Cordileone ha commentato il compromesso spiegando di aver voluto riconoscere agli «insegnanti il diritto di usare la normale procedura di reclamo se certi di essere stati trattati ingiustamente», sempre ricordando che il caso sarà da dimostrare, perché «la scuola ha il diritto di proteggere la sua missione e di assumere gli insegnanti che la supportano». Quel che conta, ha continuato il vescovo, è che non si scenda a patti sulla morale e che «si sia chiarito che gli insegnanti non possono dare una testimonianza pubblica contraria alla missione della scuola».
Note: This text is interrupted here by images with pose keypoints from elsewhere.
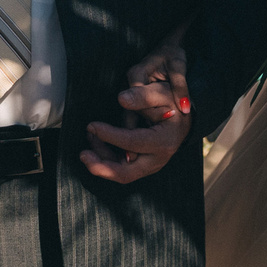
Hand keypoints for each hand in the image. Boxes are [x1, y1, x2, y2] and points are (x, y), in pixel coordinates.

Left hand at [83, 42, 190, 182]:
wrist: (183, 117)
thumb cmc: (172, 102)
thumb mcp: (161, 93)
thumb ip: (142, 96)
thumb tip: (121, 99)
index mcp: (163, 141)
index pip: (132, 143)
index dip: (110, 136)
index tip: (92, 125)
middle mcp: (157, 159)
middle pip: (126, 173)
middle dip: (102, 167)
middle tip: (83, 155)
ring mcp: (150, 165)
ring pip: (122, 173)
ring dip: (101, 161)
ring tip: (89, 139)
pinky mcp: (143, 165)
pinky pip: (123, 168)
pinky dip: (107, 160)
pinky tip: (95, 145)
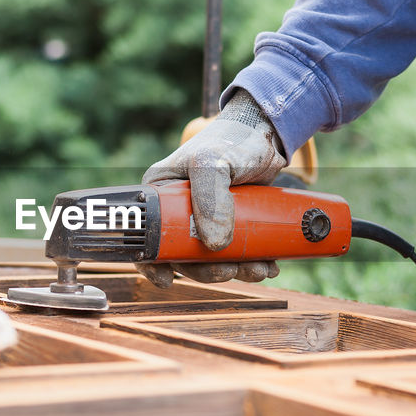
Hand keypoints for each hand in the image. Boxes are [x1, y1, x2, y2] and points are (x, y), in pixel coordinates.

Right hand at [138, 90, 286, 286]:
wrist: (267, 135)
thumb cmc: (231, 140)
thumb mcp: (213, 163)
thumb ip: (210, 197)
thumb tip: (214, 245)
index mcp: (160, 195)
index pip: (146, 236)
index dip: (151, 263)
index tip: (168, 280)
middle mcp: (178, 211)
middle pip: (183, 256)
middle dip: (209, 270)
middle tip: (231, 270)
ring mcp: (205, 220)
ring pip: (212, 259)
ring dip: (235, 270)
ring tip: (260, 268)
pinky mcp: (229, 224)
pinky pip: (235, 253)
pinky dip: (250, 263)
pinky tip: (268, 264)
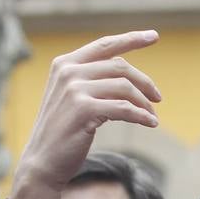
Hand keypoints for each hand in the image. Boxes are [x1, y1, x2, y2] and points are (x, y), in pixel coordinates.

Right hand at [6, 30, 162, 198]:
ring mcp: (74, 89)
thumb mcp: (71, 98)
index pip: (104, 45)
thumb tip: (129, 77)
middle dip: (144, 82)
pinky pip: (124, 109)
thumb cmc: (62, 132)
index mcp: (64, 64)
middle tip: (157, 98)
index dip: (131, 39)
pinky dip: (141, 116)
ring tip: (152, 116)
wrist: (42, 162)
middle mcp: (68, 72)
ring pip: (125, 88)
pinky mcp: (84, 109)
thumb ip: (92, 81)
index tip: (153, 36)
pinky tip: (150, 123)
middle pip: (120, 67)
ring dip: (144, 103)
Sul San Francisco Magazine Sal Curcio, un insegnante e rappresentate del sindacato, ha poi sottolineato la gravità della spaccatura interna al sindacato, spiegando che «tutta la nazione sta guardando a questo caso» e «se l’arcivescovo è in grado di dividere un sindacato, o di renderlo inutile promuovendo un’agenda contraria ai diritti degli insegnanti che urta anche gli alunni, significa che si può fare lo stesso ovunque».
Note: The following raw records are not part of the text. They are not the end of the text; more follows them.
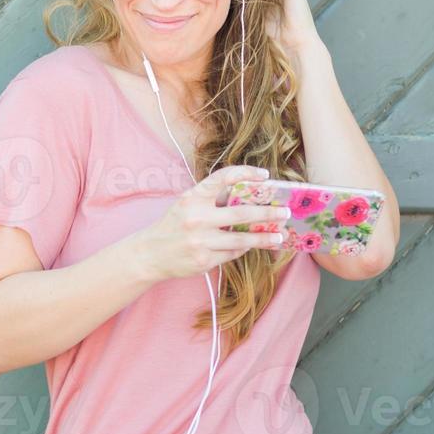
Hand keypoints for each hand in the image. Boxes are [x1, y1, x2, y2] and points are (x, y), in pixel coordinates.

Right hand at [128, 165, 292, 281]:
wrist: (149, 254)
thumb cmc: (172, 226)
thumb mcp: (186, 204)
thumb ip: (211, 199)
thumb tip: (248, 196)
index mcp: (192, 198)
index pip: (222, 178)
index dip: (246, 173)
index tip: (265, 177)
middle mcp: (196, 218)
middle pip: (242, 213)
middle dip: (268, 213)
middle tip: (285, 213)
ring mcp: (200, 241)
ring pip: (242, 238)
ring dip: (264, 237)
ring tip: (279, 236)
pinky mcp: (204, 260)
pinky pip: (232, 253)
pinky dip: (243, 248)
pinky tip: (250, 245)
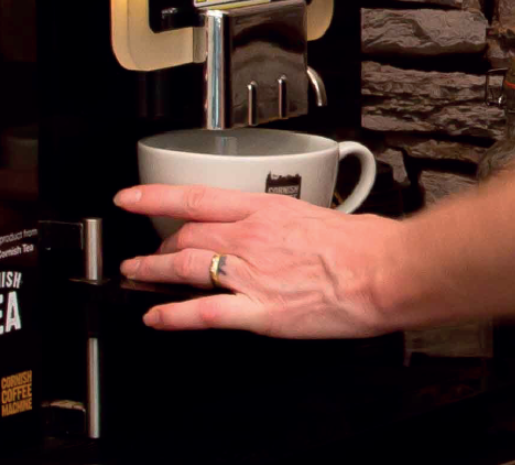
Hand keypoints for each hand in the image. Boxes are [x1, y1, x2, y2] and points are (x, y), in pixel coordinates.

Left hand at [112, 183, 404, 337]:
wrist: (384, 271)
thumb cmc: (363, 246)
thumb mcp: (317, 215)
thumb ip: (287, 222)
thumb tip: (281, 228)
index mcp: (265, 209)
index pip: (195, 198)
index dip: (154, 198)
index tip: (130, 199)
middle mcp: (250, 238)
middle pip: (185, 237)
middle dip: (158, 246)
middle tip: (146, 254)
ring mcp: (250, 275)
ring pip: (183, 269)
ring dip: (151, 273)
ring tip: (135, 277)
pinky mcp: (258, 311)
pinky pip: (204, 313)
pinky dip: (173, 316)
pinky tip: (155, 317)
Data l’ostilità crescente verso la dottrina cattolica, persino interna alla Chiesa, Cordilenone ha spiegato che il prossimo step sarà il tentativo di tagliare i finanziamenti statali alle scuole contrarie alla pratica omosessuale, come ha già ipotizzato il procuratore generale Donald Verrilli, chiamato per conto del presidente Barack Obama ad argomentare di fronte alla Corte Suprema per la legalizzazione delle nozze fra persone dello stesso sesso. Eppure, se anche si presentasse il caso, il vescovo ha dichiarato che ricomincerebbe tutto da capo: «Non accetterò che la scuola rinunci al suo diritto di assumere o licenziare per il bene della sua missione. Ogni organizzazione ha questo diritto e non vedo ragione per cui le nostre scuole vi debbano rinunciare».